My favorite works by Zweig are first "Mendel the Bibliophile", then Chess, and The Post Office Girl
There are still several days left in German Literature Month IV. Lots of time left to participate. There are already over a hundred posts, reading through them is much like a fine class in German literature at a top academy.
The schedule and guidelines for participation are on the event webpage. Just reading the posts of all the other participants is tremendously informative. There is an interesting contest or two and some prizes to be won. One of the tasks participants are charged with is reading a work first published in 2014 and this collection qualifies.
I am very happy to be once again participating in German Literature Month, hosted by Caroline of Beauty is a Sleeping Cat and Lizzy of Lizzy's Literary Life. Events like this are one of the great things about being part of the international book blog community. I know there is a lot of work that goes into a month long event and I offer my thanks to Lizzy and Caroline
Works I have so far read for German Literature Month 2014
1. Siddhartha by Hermann Hesse
2. Gertrude by Hermann Hesse
3. "Diary of a School Boy" by Robert Walser (no post)
4. Steppenwolf by Herman Hesse
5. Burning Secret by Stefan Zweig 1925
6. Life Goes On by Hans Keilson
7. Comedy in a Minor Key by Hans Keilson
8. "The Wall" by Jurek Becker
9. "Romeo" by Jurek Becker
10. "The Invisible City" by Jurek Becker.

....................

● Problem to work on: Copy the entire blog post about German Literature Month word for word. The entries that come next are separate material and are not part of the blog post.

● Supplied entries:
....................

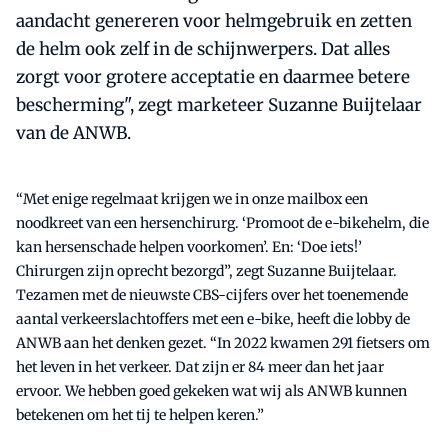
aandacht genereren voor helmgebruik en zetten
de helm ook zelf in de schijnwerpers. Dat alles
zorgt voor grotere acceptatie en daarmee betere
bescherming", zegt marketeer Suzanne Buijtelaar
van de ANWB.
“Met enige regelmaat krijgen we in onze mailbox een
noodkreet van een hersenchirurg. ‘Promoot de e-bikehelm, die
kan hersenschade helpen voorkomen’. En: ‘Doe iets!’
Chirurgen zijn oprecht bezorgd”, zegt Suzanne Buijtelaar.
Tezamen met de nieuwste CBS-cijfers over het toenemende
aantal verkeerslachtoffers met een e-bike, heeft die lobby de
ANWB aan het denken gezet. “In 2022 kwamen 291 fietsers om
het leven in het verkeer. Dat zijn er 84 meer dan het jaar
ervoor. We hebben goed gekeken wat wij als ANWB kunnen
betekenen om het tij te helpen keren.”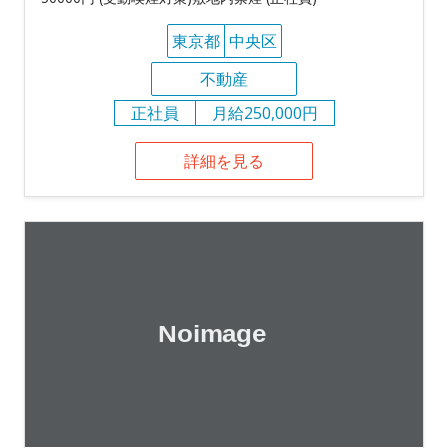
東京都
中央区
不動産
正社員
月給250,000円
詳細を見る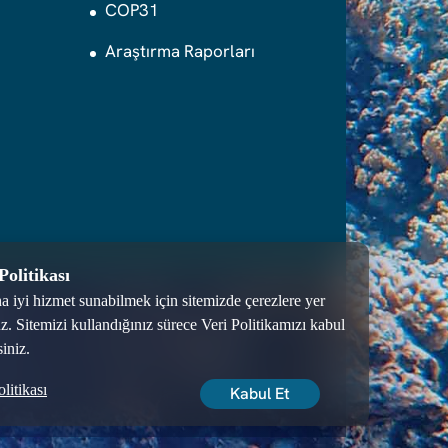
COP31
Araştırma Raporları
Politikası
a iyi hizmet sunabilmek için sitemizde çerezlere yer
ul
z. Sitemizi kullandığınız sürece Veri Politikamızı kabul
iniz.
litikası
Kabul Et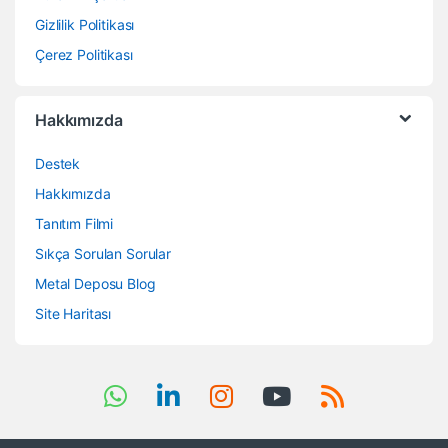
Gizlilik Politikası
Çerez Politikası
Hakkımızda
Destek
Hakkımızda
Tanıtım Filmi
Sıkça Sorulan Sorular
Metal Deposu Blog
Site Haritası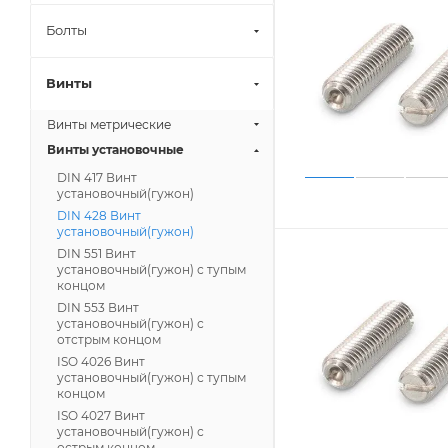
Болты
Винты
Винты метрические
Винты установочные
DIN 417 Винт
установочный(гужон)
DIN 428 Винт
установочный(гужон)
DIN 551 Винт
установочный(гужон) с тупым
концом
DIN 553 Винт
установочный(гужон) с
отстрым концом
ISO 4026 Винт
установочный(гужон) с тупым
концом
ISO 4027 Винт
установочный(гужон) с
острым концом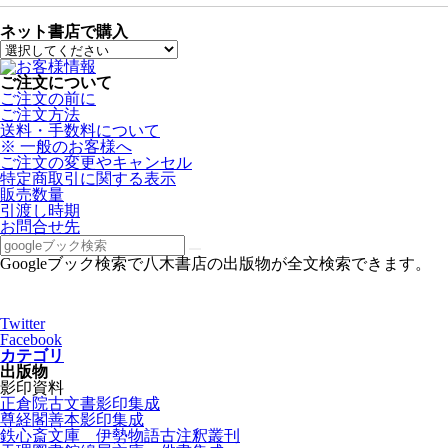
ネット書店で購入
ご注文について
ご注文の前に
ご注文方法
送料・手数料について
※ 一般のお客様へ
ご注文の変更やキャンセル
特定商取引に関する表示
販売数量
引渡し時期
お問合せ先
Googleブック検索で八木書店の出版物が全文検索できます。
Twitter
Facebook
カテゴリ
出版物
影印資料
正倉院古文書影印集成
尊経閣善本影印集成
鉄心斎文庫 伊勢物語古注釈叢刊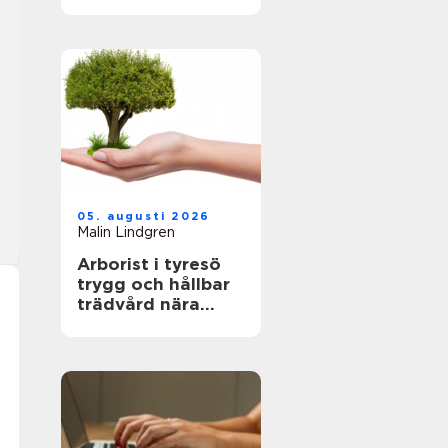
fastighetsägare
hållbara och
hälsosamma
miljöer
05. augusti 2026
Malin Lindgren
Arborist i tyresö
trygg och hållbar
trädvård nära
naturen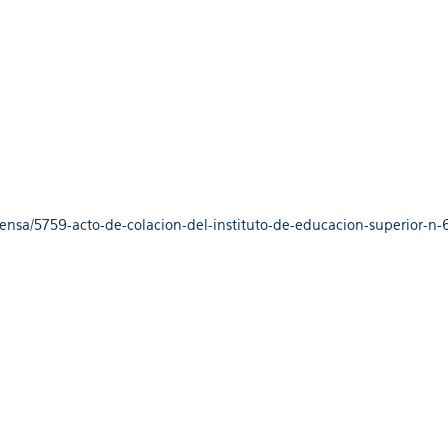
rensa/5759-acto-de-colacion-del-instituto-de-educacion-superior-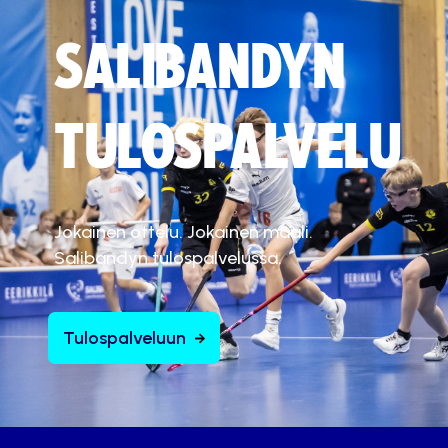
SALIBANDYN
TULOSPALVELU
Jokainen ottelu. Jokainen maali.
Salibandyn tulospalvelussa.
Tulospalveluun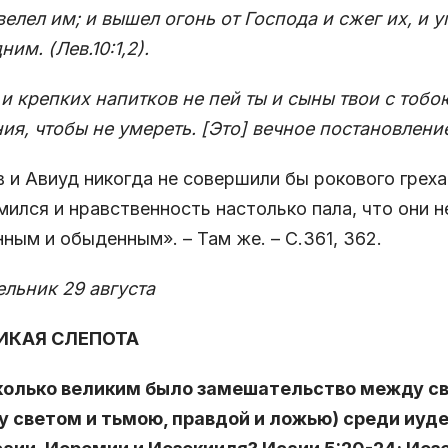
велел им; и вышел огонь от Господа и сжег их, и
ним. (Лев.10:1,2).
 и крепких напитков не пей ты и сыны твои с тобо
ия, чтобы не умереть. [Это] вечное постановление 
 и Авиуд никогда не совершили бы рокового греха
мился и нравственность настолько пала, что они 
ным и обыденным». – Там же. – С.361, 362.
льник 29 августа
ЛИКАЯ СЛЕПОТА
сколько великим было замешательство между 
у светом и тьмою, правдой и ложью) среди иуд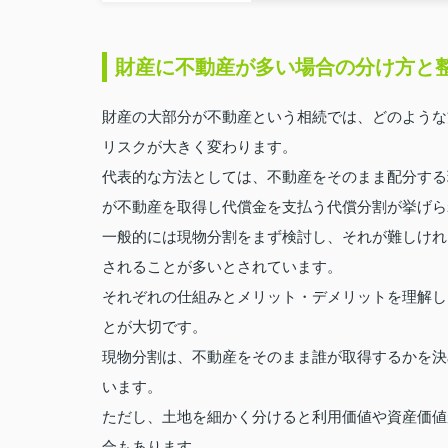
財産に不動産が多い場合の分け方と
財産の大部分が不動産という相続では、どのような
リスクが大きく変わります。
代表的な方法としては、不動産をそのまま配分する
が不動産を取得し代償金を支払う代償分割が挙げら
一般的には現物分割をまず検討し、それが難しけれ
されることが多いとされています。
それぞれの仕組みとメリット・デメリットを理解し
とが大切です。
現物分割は、不動産をそのまま誰が取得するかを決
います。
ただし、土地を細かく分けると利用価値や資産価値
合もあります。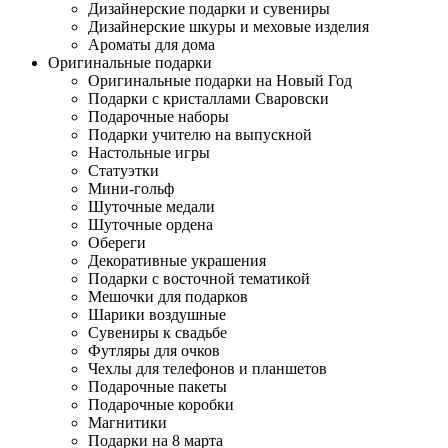
Дизайнерские подарки и сувениры
Дизайнерские шкуры и меховые изделия
Ароматы для дома
Оригинальные подарки
Оригинальные подарки на Новый Год
Подарки с кристаллами Сваровски
Подарочные наборы
Подарки учителю на выпускной
Настольные игры
Статуэтки
Мини-гольф
Шуточные медали
Шуточные ордена
Обереги
Декоративные украшения
Подарки с восточной тематикой
Мешочки для подарков
Шарики воздушные
Сувениры к свадьбе
Футляры для очков
Чехлы для телефонов и планшетов
Подарочные пакеты
Подарочные коробки
Магнитики
Подарки на 8 марта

....................

● Result of this exercise:
My favorite works by Zweig are first "Mendel the Bibliophile", then Chess, and The Post Office Girl
There are still several days left in German Literature Month IV. Lots of time left to participate. There are already over a hundred posts, reading through them is much like a fine class in German literature at a top academy.
The schedule and guidelines for participation are on the event webpage. Just reading the posts of all the other participants is tremendously informative. There is an interesting contest or two and some prizes to be won. One of the tasks participants are charged with is reading a work first published in 2014 and this collection qualifies.
I am very happy to be once again participating in German Literature Month, hosted by Caroline of Beauty is a Sleeping Cat and Lizzy of Lizzy's Literary Life. Events like this are one of the great things about being part of the international book blog community. I know there is a lot of work that goes into a month long event and I offer my thanks to Lizzy and Caroline
Works I have so far read for German Literature Month 2014
1. Siddhartha by Hermann Hesse
2. Gertrude by Hermann Hesse
3. "Diary of a School Boy" by Robert Walser (no post)
4. Steppenwolf by Herman Hesse
5. Burning Secret by Stefan Zweig 1925
6. Life Goes On by Hans Keilson
7. Comedy in a Minor Key by Hans Keilson
8. "The Wall" by Jurek Becker
9. "Romeo" by Jurek Becker
10. "The Invisible City" by Jurek Becker.